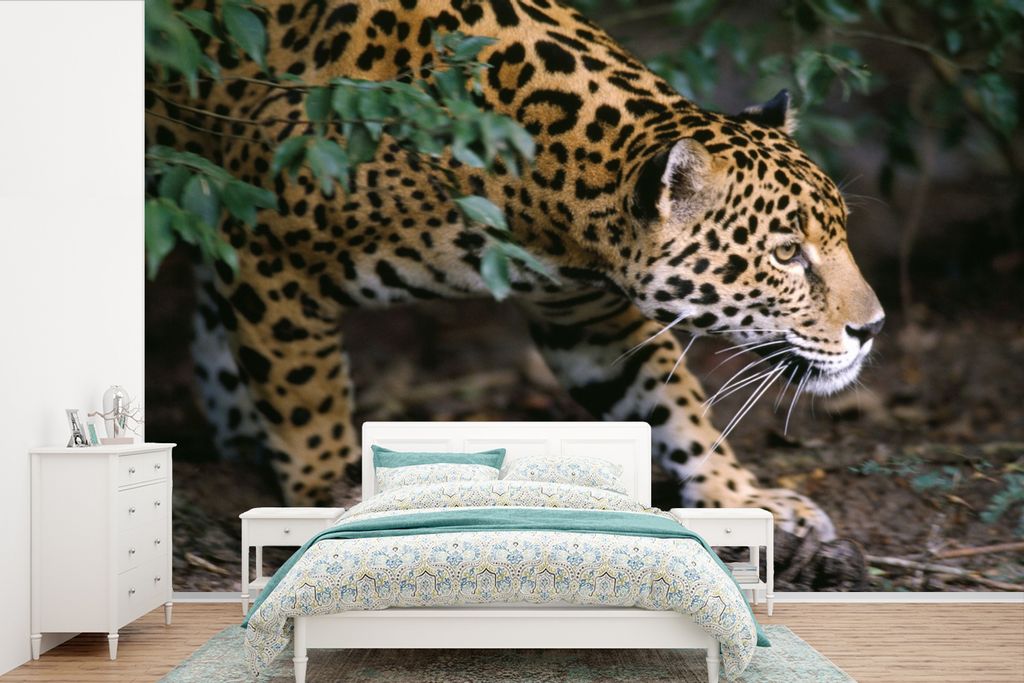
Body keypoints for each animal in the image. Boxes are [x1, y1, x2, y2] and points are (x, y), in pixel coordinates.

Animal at [146, 0, 884, 541]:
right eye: (786, 253)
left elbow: (671, 403)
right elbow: (310, 401)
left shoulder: (586, 318)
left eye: (840, 233)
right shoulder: (268, 249)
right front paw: (326, 497)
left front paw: (742, 497)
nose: (873, 328)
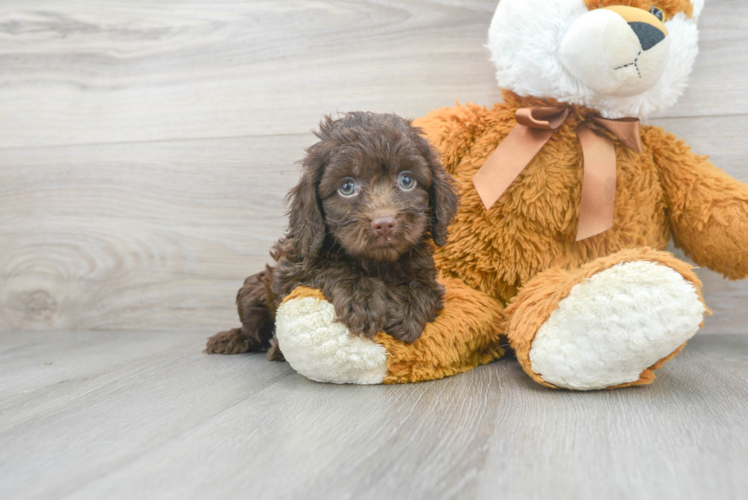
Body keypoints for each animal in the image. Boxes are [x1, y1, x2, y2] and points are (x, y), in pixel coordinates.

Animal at [207, 112, 458, 360]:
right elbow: (328, 266)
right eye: (346, 187)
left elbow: (424, 286)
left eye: (407, 181)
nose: (385, 223)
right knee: (253, 328)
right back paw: (234, 339)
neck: (375, 263)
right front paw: (362, 296)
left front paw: (409, 306)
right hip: (253, 291)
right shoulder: (293, 267)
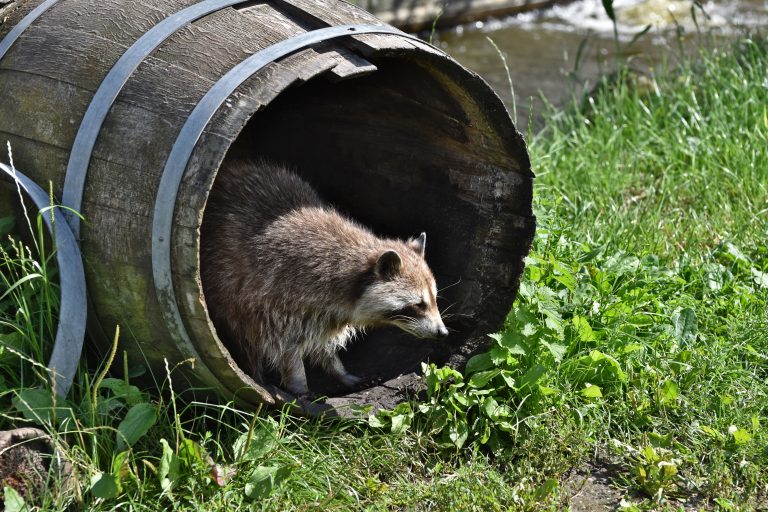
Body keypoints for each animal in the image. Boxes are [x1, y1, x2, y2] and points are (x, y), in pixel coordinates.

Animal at [201, 160, 448, 396]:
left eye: (434, 299)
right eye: (418, 304)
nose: (443, 333)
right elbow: (284, 346)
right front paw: (298, 383)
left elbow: (323, 343)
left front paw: (339, 370)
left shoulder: (326, 314)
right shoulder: (272, 295)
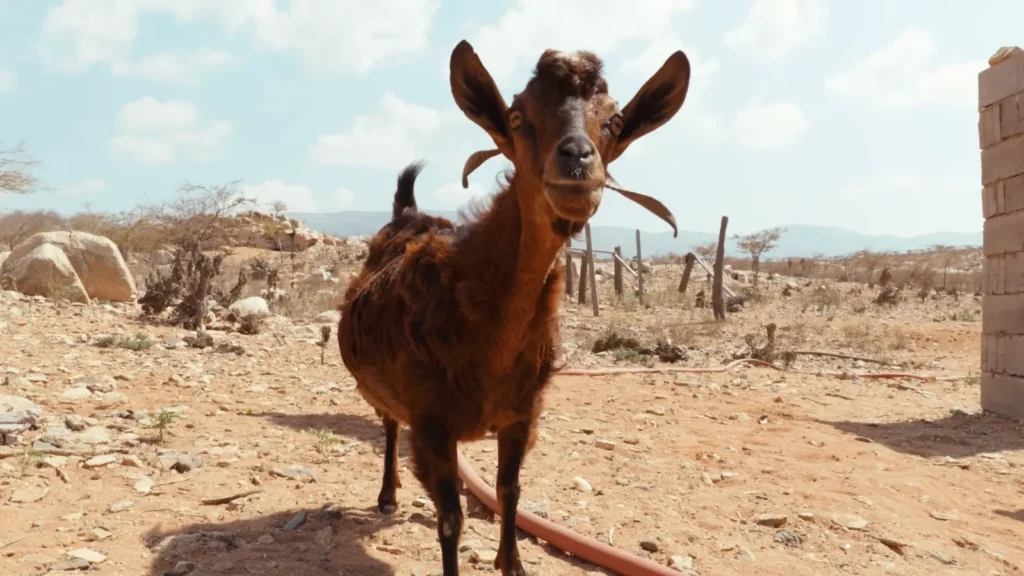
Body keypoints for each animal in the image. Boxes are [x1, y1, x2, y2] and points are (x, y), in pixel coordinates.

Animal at [337, 40, 691, 575]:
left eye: (613, 120)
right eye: (519, 115)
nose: (577, 160)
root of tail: (408, 212)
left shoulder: (524, 413)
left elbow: (510, 491)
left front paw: (514, 562)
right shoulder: (432, 422)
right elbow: (450, 520)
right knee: (389, 424)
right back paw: (387, 495)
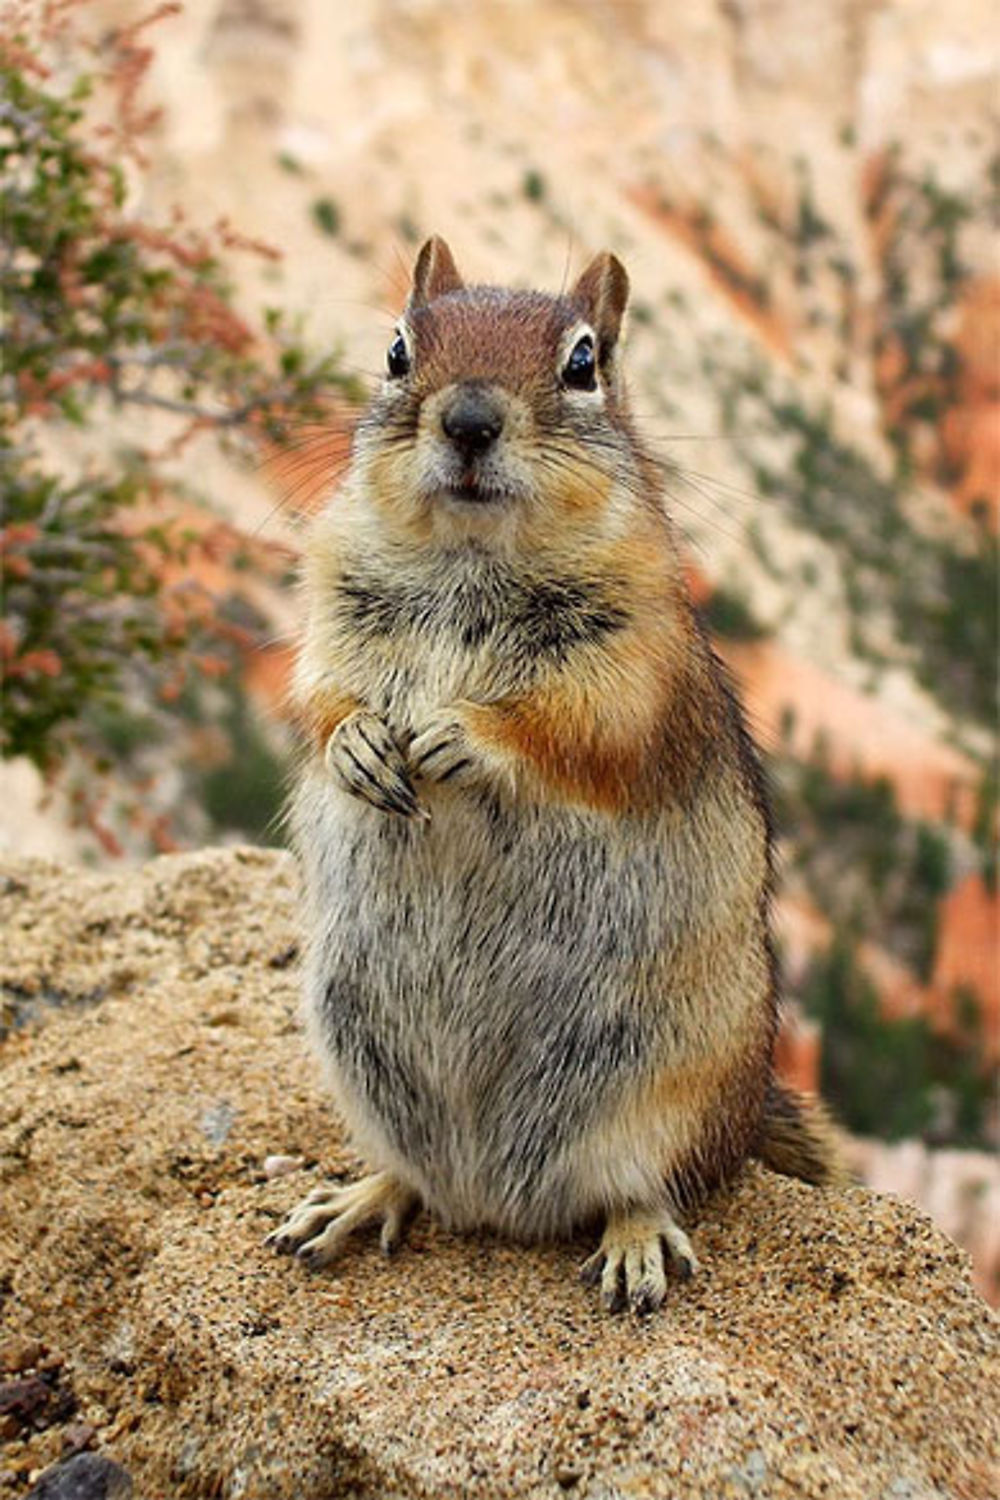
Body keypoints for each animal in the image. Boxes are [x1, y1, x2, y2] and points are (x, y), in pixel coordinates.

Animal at [268, 234, 845, 1314]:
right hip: (355, 1054)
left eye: (583, 363)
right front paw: (361, 746)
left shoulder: (635, 664)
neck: (466, 563)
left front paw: (461, 737)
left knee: (645, 1184)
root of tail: (494, 1204)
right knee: (414, 1177)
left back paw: (634, 1246)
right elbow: (321, 698)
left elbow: (577, 734)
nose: (469, 420)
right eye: (397, 349)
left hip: (663, 1093)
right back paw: (356, 1200)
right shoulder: (326, 613)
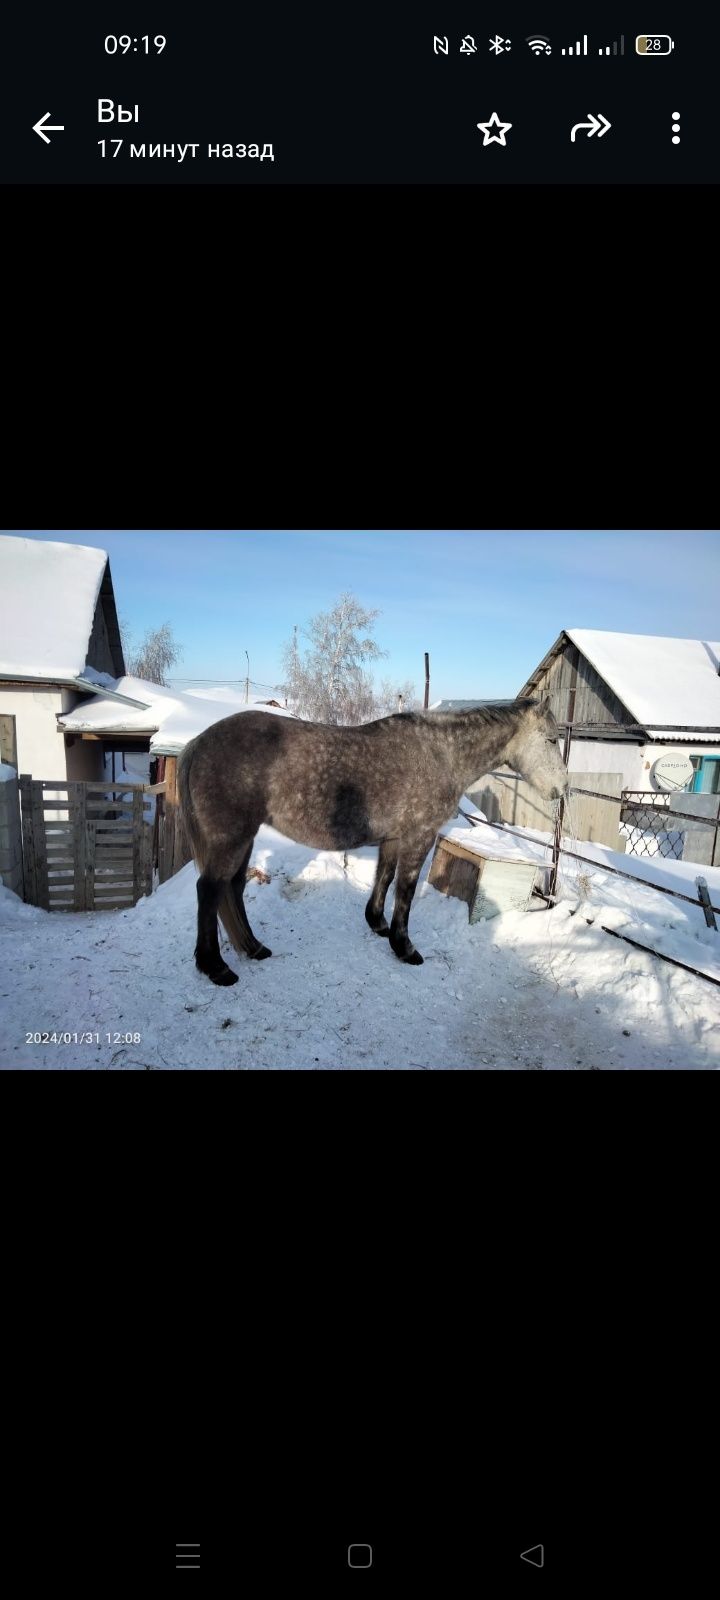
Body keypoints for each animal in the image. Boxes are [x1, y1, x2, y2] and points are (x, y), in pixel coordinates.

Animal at [176, 704, 569, 985]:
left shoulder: (394, 838)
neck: (442, 754)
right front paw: (405, 947)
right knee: (208, 891)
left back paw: (254, 948)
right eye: (551, 739)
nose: (563, 789)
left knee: (233, 889)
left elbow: (385, 876)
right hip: (231, 838)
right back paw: (216, 968)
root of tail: (197, 743)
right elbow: (405, 890)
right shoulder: (419, 837)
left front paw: (378, 924)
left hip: (243, 839)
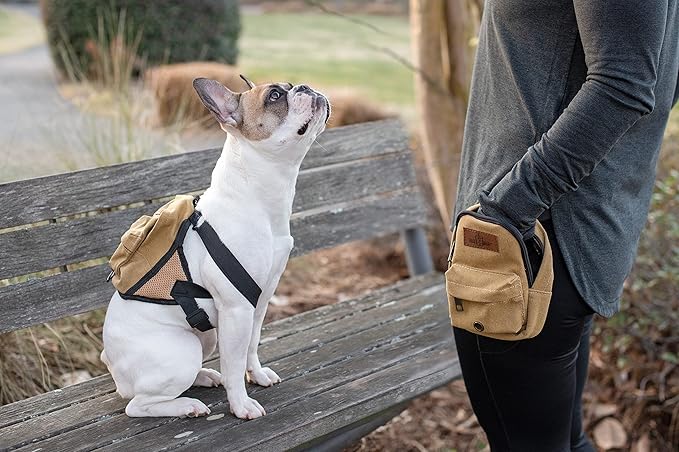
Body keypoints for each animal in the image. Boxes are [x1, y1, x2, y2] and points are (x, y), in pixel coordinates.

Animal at [101, 78, 332, 420]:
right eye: (275, 96)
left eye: (290, 86)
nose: (305, 86)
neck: (258, 197)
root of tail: (111, 363)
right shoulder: (236, 309)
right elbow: (234, 364)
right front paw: (240, 404)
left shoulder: (258, 303)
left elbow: (252, 345)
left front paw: (257, 375)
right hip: (181, 352)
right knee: (138, 404)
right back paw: (187, 405)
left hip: (206, 337)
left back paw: (205, 377)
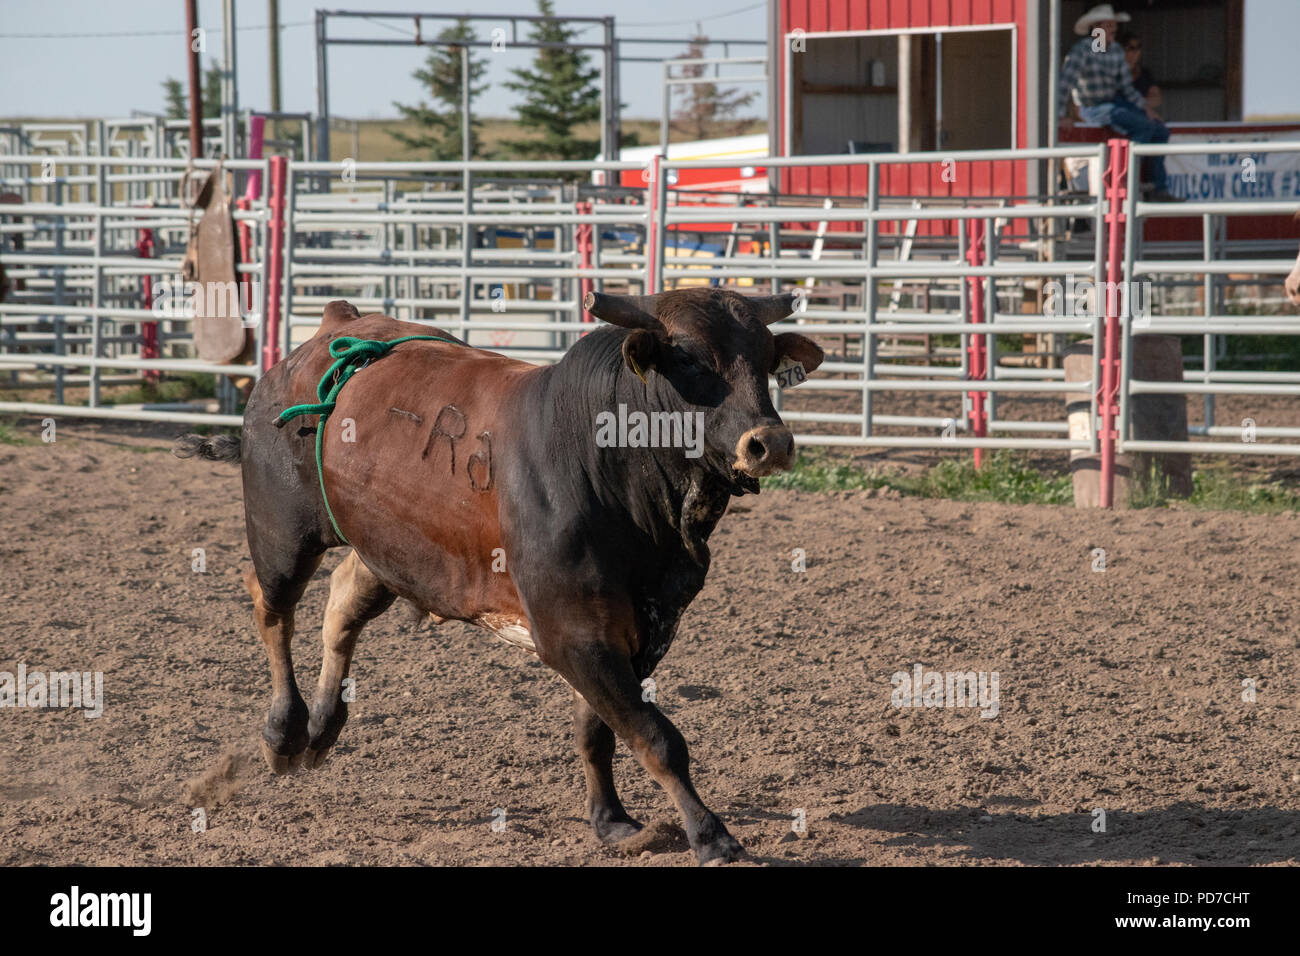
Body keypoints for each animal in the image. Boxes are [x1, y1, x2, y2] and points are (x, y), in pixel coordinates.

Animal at [175, 287, 824, 864]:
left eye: (765, 357)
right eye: (688, 357)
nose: (770, 443)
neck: (603, 459)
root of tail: (334, 326)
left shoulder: (638, 632)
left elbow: (599, 729)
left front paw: (611, 821)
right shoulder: (571, 635)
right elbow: (656, 737)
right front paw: (712, 836)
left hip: (388, 552)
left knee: (341, 605)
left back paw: (323, 726)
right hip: (282, 534)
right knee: (272, 606)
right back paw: (285, 732)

---*---

### Exercise:
Look above and copy only the lines from the one holding "left elbow: (510, 491)" to the one holding "right front paw: (361, 746)", both included, exactly, minus the pictures.

### Result of this exercise:
left elbow: (510, 491)
left front paw: (514, 562)
right shoulder: (432, 422)
right elbow: (450, 520)
right knee: (389, 424)
right back paw: (387, 495)
Body keypoints for each animal in the image. Boxes are [x1, y1, x2, y2] and points are (x, y), in pixel coordinates.

Animal at [268, 234, 845, 1314]:
right hip: (355, 1054)
left eye: (583, 363)
right front paw: (361, 746)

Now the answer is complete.